Enhancing Efficiency in Lattice-Based Post-Quantum Cryptography with Systolic Array Polynomial Multiplication

The ongoing expansion of the Internet of Things (IoT) fundamentally alters industrial and economic paradigms by integrating intelligent nodes throughout operational frameworks. Nonetheless, vulnerabilities surrounding system integrity and data confidentiality present major bottlenecks to widespread adoption, a dilemma severely intensified by impending quantum computing capabilities. Defending these networks demands the integration of post-quantum cryptographic primitives; yet, the severe hardware constraints characterizing peripheral IoT components complicate practical deployment. Quantum-resistant lattice cryptography offers a highly promising pathway to overcome these limitations, largely because the foundational security and throughput of these protocols hinge on polynomial multiplication performance. Consequently, optimizing the computational speed and architectural efficiency of this specific algebraic operation drastically enhances the viability of lattice-reliant defense mechanisms.
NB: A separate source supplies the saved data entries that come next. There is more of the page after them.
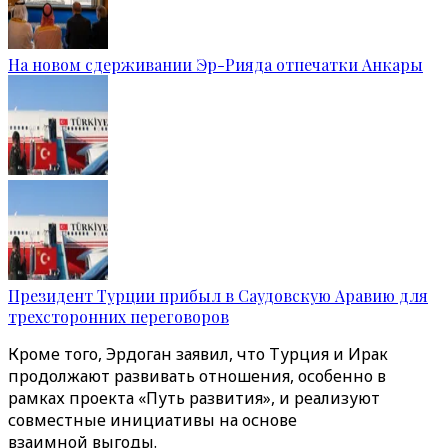
На новом сдерживании Эр-Рияда отпечатки Анкары
Президент Турции прибыл в Саудовскую Аравию для
трехсторонних переговоров
Кроме того, Эрдоган заявил, что Турция и Ирак
продолжают развивать отношения, особенно в
рамках проекта «Путь развития», и реализуют
совместные инициативы на основе
взаимной выгоды.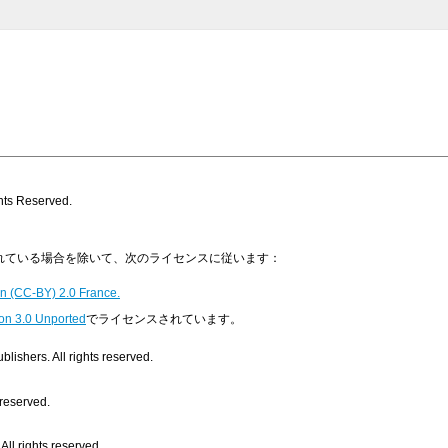
s Reserved.
明示されている場合を除いて、次のライセンスに従います：
n (CC-BY) 2.0 France.
on 3.0 Unported
でライセンスされています。
ishers. All rights reserved.
 reserved.
ll rights reserved.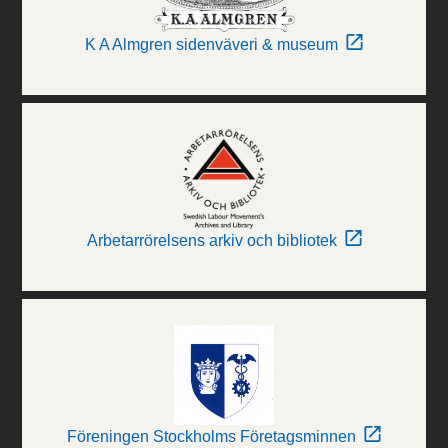
K A Almgren sidenväveri & museum
Arbetarrörelsens arkiv och bibliotek
Föreningen Stockholms Företagsminnen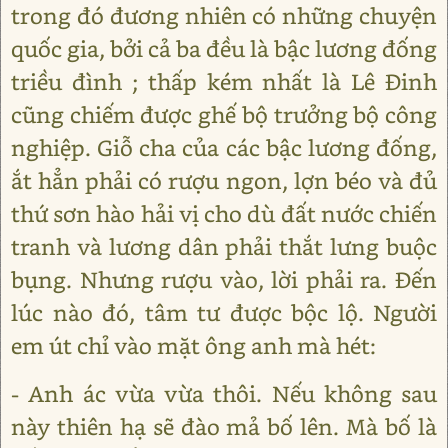
trong đó đương nhiên có những chuyện
quốc gia, bởi cả ba đều là bậc lương đống
triều đình ; thấp kém nhất là Lê Đinh
cũng chiếm được ghế bộ trưởng bộ công
nghiệp. Giỗ cha của các bậc lương đống,
ắt hẳn phải có rượu ngon, lợn béo và đủ
thứ sơn hào hải vị cho dù đất nước chiến
tranh và lương dân phải thắt lưng buộc
bụng. Nhưng rượu vào, lời phải ra. Đến
lúc nào đó, tâm tư được bộc lộ. Người
em út chỉ vào mặt ông anh mà hét:
- Anh ác vừa vừa thôi. Nếu không sau
này thiên hạ sẽ đào mả bố lên. Mà bố là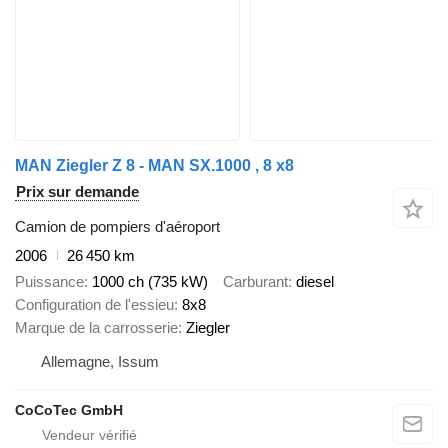
MAN Ziegler Z 8 - MAN SX.1000 , 8 x8
Prix sur demande
Camion de pompiers d'aéroport
2006
26 450 km
Puissance
1000 ch (735 kW)
Carburant
diesel
Configuration de l'essieu
8x8
Marque de la carrosserie
Ziegler
Allemagne, Issum
CoCoTec GmbH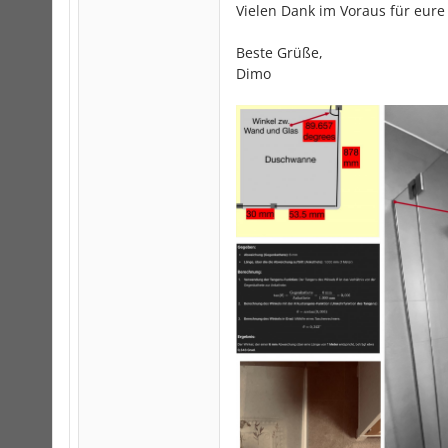
Vielen Dank im Voraus für eur
Beste Grüße,
Dimo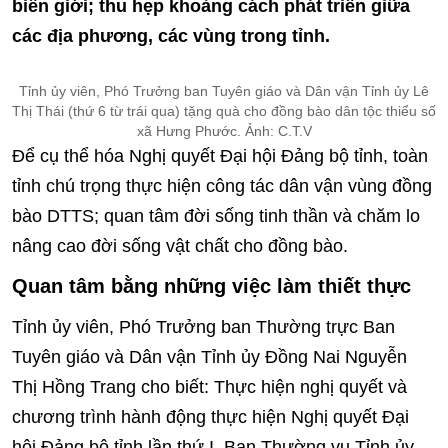
biên giới; thu hẹp khoảng cách phát triển giữa
các địa phương, các vùng trong tỉnh.
Tỉnh ủy viên, Phó Trưởng ban Tuyên giáo và Dân vận Tỉnh ủy Lê
Thị Thái (thứ 6 từ trái qua) tặng quà cho đồng bào dân tộc thiểu số
xã Hưng Phước. Ảnh: C.T.V
Để cụ thể hóa Nghị quyết Đại hội Đảng bộ tỉnh, toàn
tỉnh chú trọng thực hiện công tác dân vận vùng đồng
bào DTTS; quan tâm đời sống tinh thần và chăm lo
nâng cao đời sống vật chất cho đồng bào.
Quan tâm bằng những việc làm thiết thực
Tỉnh ủy viên, Phó Trưởng ban Thường trực Ban
Tuyên giáo và Dân vận Tỉnh ủy Đồng Nai Nguyễn
Thị Hồng Trang cho biết: Thực hiện nghị quyết và
chương trình hành động thực hiện Nghị quyết Đại
hội Đảng bộ tỉnh lần thứ I, Ban Thường vụ Tỉnh ủy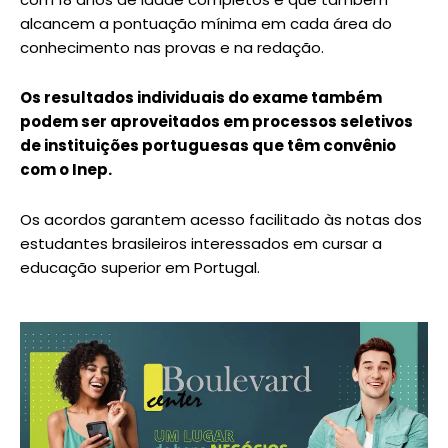
alcancem a pontuação mínima em cada área do
conhecimento nas provas e na redação.
Os resultados individuais do exame também
podem ser aproveitados em processos seletivos
de instituições portuguesas que têm convênio
com o Inep.
Os acordos garantem acesso facilitado às notas dos
estudantes brasileiros interessados em cursar a
educação superior em Portugal.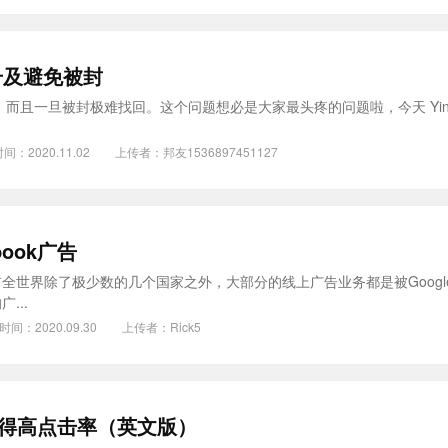
账号及避免被封
封，而且一旦被封极难找回。这个问题想必是大家最头疼的问题啦，今天 YinoL
间：2020.11.02
上传者：
邦友1536897451127
ook广告
目前全世界除了极少数的几个国家之外，大部分的线上广告业务都是被Googl
...
时间：2020.09.30
上传者：
Rick5
告获得高点击率（英文版）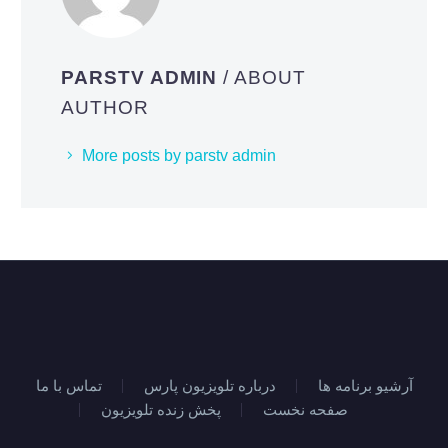
PARSTV ADMIN
/ ABOUT
AUTHOR
More posts by parstv admin
آرشیو برنامه ها
درباره تلویزیون پارس
تماس با ما
صفحه نخست
پخش زنده تلویزیون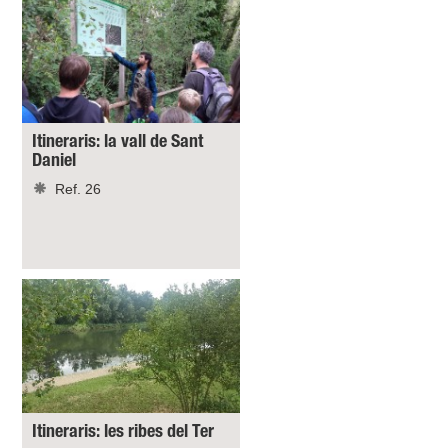
Itineraris: la vall de Sant
Daniel
Ref. 26
Itineraris: les ribes del Ter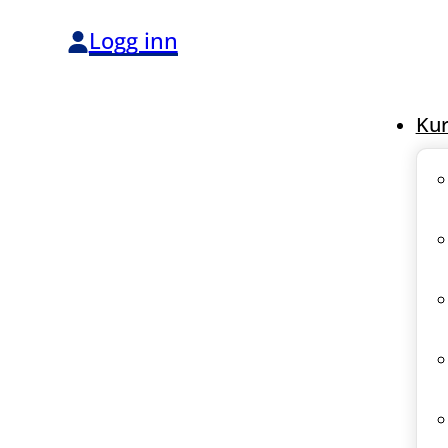
Logg inn
Kur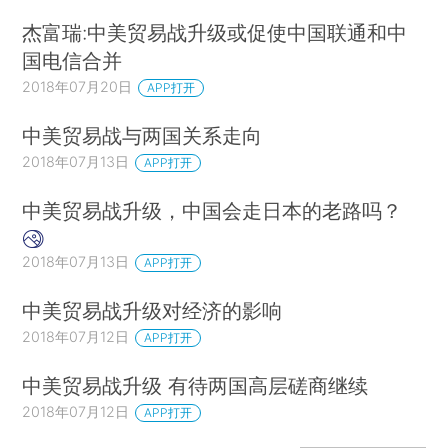
杰富瑞:中美贸易战升级或促使中国联通和中
国电信合并
2018年07月20日
APP打开
中美贸易战与两国关系走向
2018年07月13日
APP打开
中美贸易战升级，中国会走日本的老路吗？
2018年07月13日
APP打开
中美贸易战升级对经济的影响
2018年07月12日
APP打开
中美贸易战升级 有待两国高层磋商继续
2018年07月12日
APP打开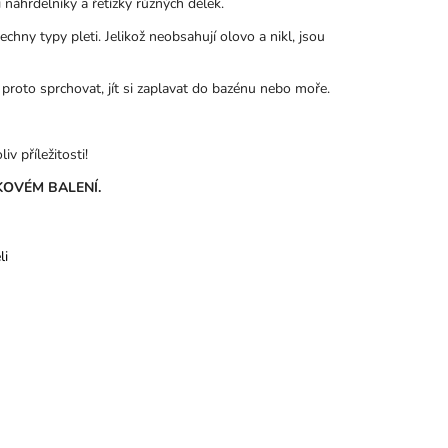
náhrdelníky a řetízky různých délek.
chny typy pleti. Jelikož neobsahují olovo a nikl, jsou
 proto sprchovat, jít si zaplavat do bazénu nebo moře.
v příležitosti!
OVÉM BALENÍ.
li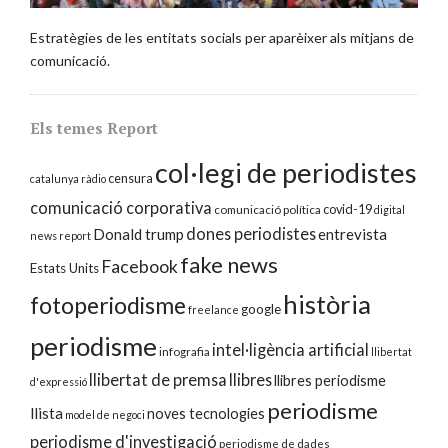
Estratègies de les entitats socials per aparèixer als mitjans de
comunicació.
Els temes Report
col·legi de periodistes
censura
catalunya ràdio
comunicació corporativa
covid-19
comunicació política
digital
dones periodistes
Donald trump
entrevista
news report
fake news
Facebook
Estats Units
història
fotoperiodisme
google
freelance
periodisme
intel·ligència artificial
infografia
llibertat
llibertat de premsa
llibres
llibres periodisme
d'expressió
periodisme
llista
noves tecnologies
model de negoci
periodisme d'investigació
periodisme de dades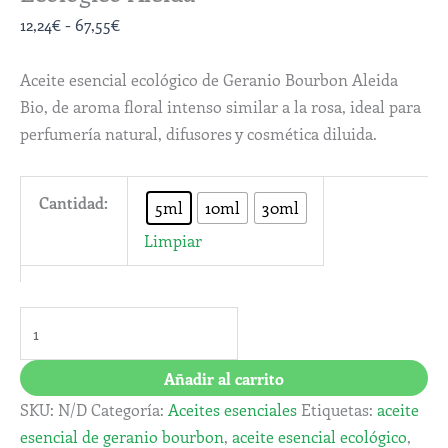
12,24
€
-
67,55
€
Aceite esencial ecológico de Geranio Bourbon Aleida
Bio, de aroma floral intenso similar a la rosa, ideal para
perfumería natural, difusores y cosmética diluida.
Cantidad:
5ml
10ml
30ml
Limpiar
Añadir al carrito
SKU:
N/D
Categoría:
Aceites esenciales
Etiquetas:
aceite
esencial de geranio bourbon
,
aceite esencial ecológico
,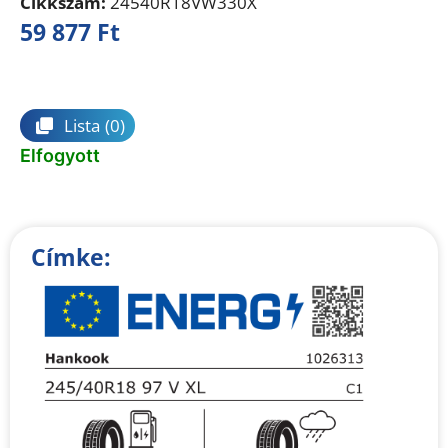
Cikkszám:
24540R18VW330X
59 877
Ft
Összehasonlítás
Lista
(0)
Elfogyott
Címke: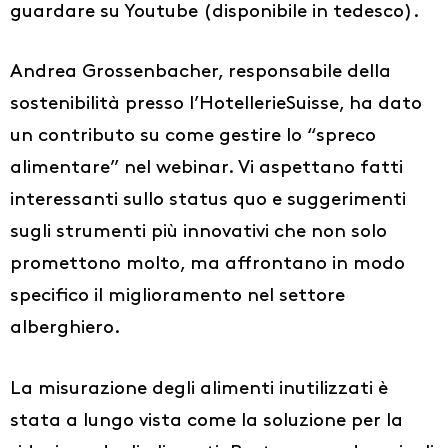
guardare su Youtube (disponibile in tedesco).
Andrea Grossenbacher, responsabile della
sostenibilità presso l’HotellerieSuisse, ha dato
un contributo su come gestire lo “spreco
alimentare” nel webinar. Vi aspettano fatti
interessanti sullo status quo e suggerimenti
sugli strumenti più innovativi che non solo
promettono molto, ma affrontano in modo
specifico il miglioramento nel settore
alberghiero.
La misurazione degli alimenti inutilizzati è
stata a lungo vista come la soluzione per la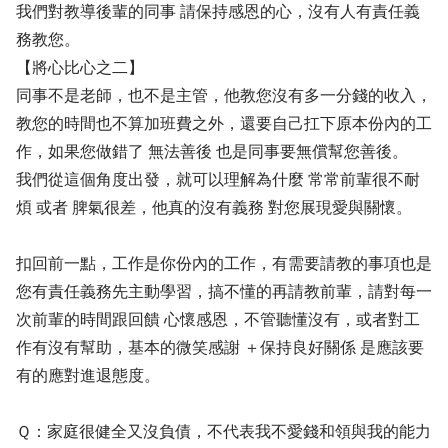
我們對教導後輩的同事 請保持感恩的心，沒有人有責任義
務教您。
【將心比心之二】
同事不是老師，也不是主管，他教您沒有多一分錢的收入，
教您的時間也不算加班費之外，還要自己扛下原本份內的工
作，如果您做錯了 無法善後 也是同事要無償幫您善後。
我們從這個角度出發，就可以理解為什麼 常常前輩很不耐
煩 或者 脾氣很差，他真的沒有義務 對您展現愛與關懷。
扣回前一點，工作是你份內的工作，有需要請教的事項也是
您有責任義務先主動學習，搞不懂的再請教前輩，請對每一
次前輩的時間跟回饋 心懷感恩，不管聽懂沒有，或者對工
作有沒有幫助，基本的微笑感謝 ＋保持良好關係 是應該要
有的應對進退態度。
Ｑ：家庭很健全又沒負債，不代表我不愛錢和領與我的能力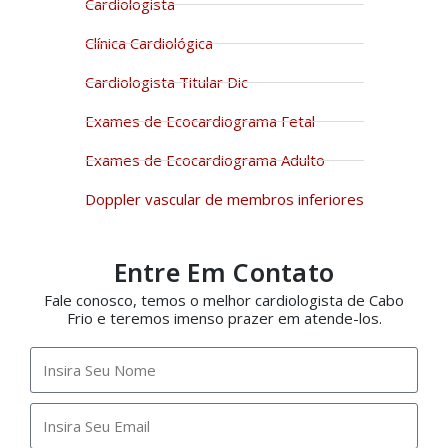
Cardiologista
Clínica Cardiológica
Cardiologista Titular Dic
Exames de Ecocardiograma Fetal
Exames de Ecocardiograma Adulto
Doppler vascular de membros inferiores
Entre Em Contato
Fale conosco, temos o melhor cardiologista de Cabo
Frio e teremos imenso prazer em atende-los.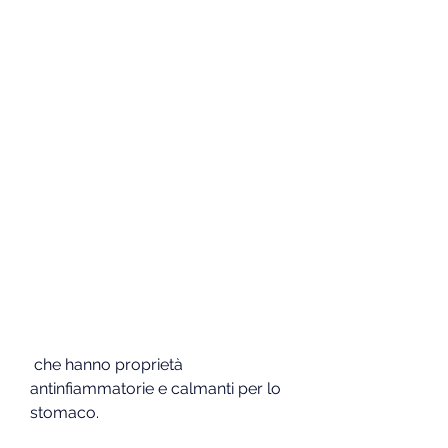
 che hanno proprietà 
antinfiammatorie e calmanti per lo 
stomaco.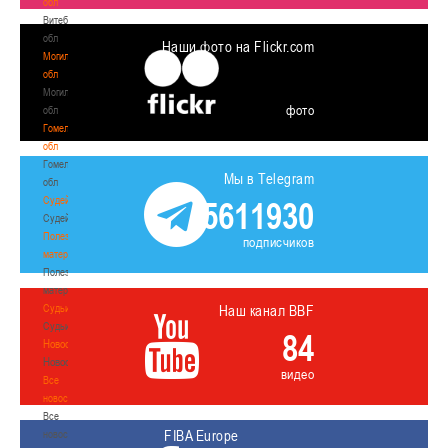
обл
Витебская
обл
Наши фото на Flickr.com
Могилевская
обл
Могилевская
фото
обл
Гомельская
обл
Гомельская
Мы в Telegram
обл
Судейство
5611930
Судейство
Полезные
подписчиков
материалы
Полезные
материалы
Судьи
Наш канал BBF
Судьи
84
Новости
Новости
видео
Все
новости
Все
FIBA Europe
новости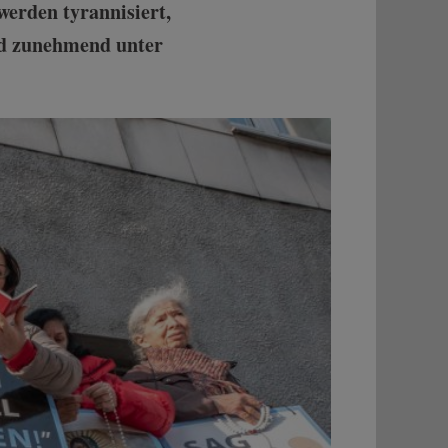
werden tyrannisiert,
ind zunehmend unter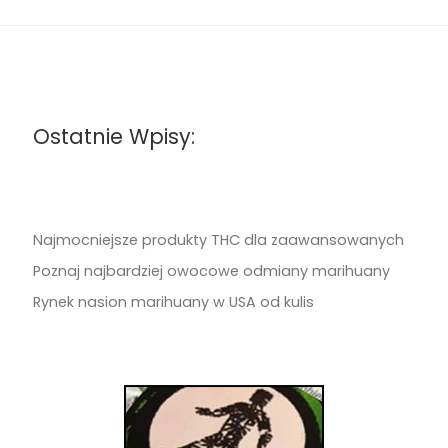
Ostatnie Wpisy:
Najmocniejsze produkty THC dla zaawansowanych
Poznaj najbardziej owocowe odmiany marihuany
Rynek nasion marihuany w USA od kulis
To address this need, this study develops a specialized systolic array architecture engineered explicitly as an underlying arithmetic engine for polynomial multiplication within the Binary Ring Learning With Errors (BRLWE) protocol. Tailored for low-power hardware security modules (HSMs) situated at the network edge, the proposed circuit achieves rapid modular multiplication while ensuring a highly compact silicon footprint. By aligning the hardware layout with the precise algebraic properties of the BRLWE variation, this approach delivers a scalable, optimized framework for constructing secure IoT networks capable of resisting quantum adversaries, thereby acting as a pivotal building block for resilient industrial edge protection. Additionally, this study aligns with UN Sustainable Development Goals 8 and 9 by fostering digital trust in emerging technological systems and supporting the safe, adaptive growth of modern electronic economies.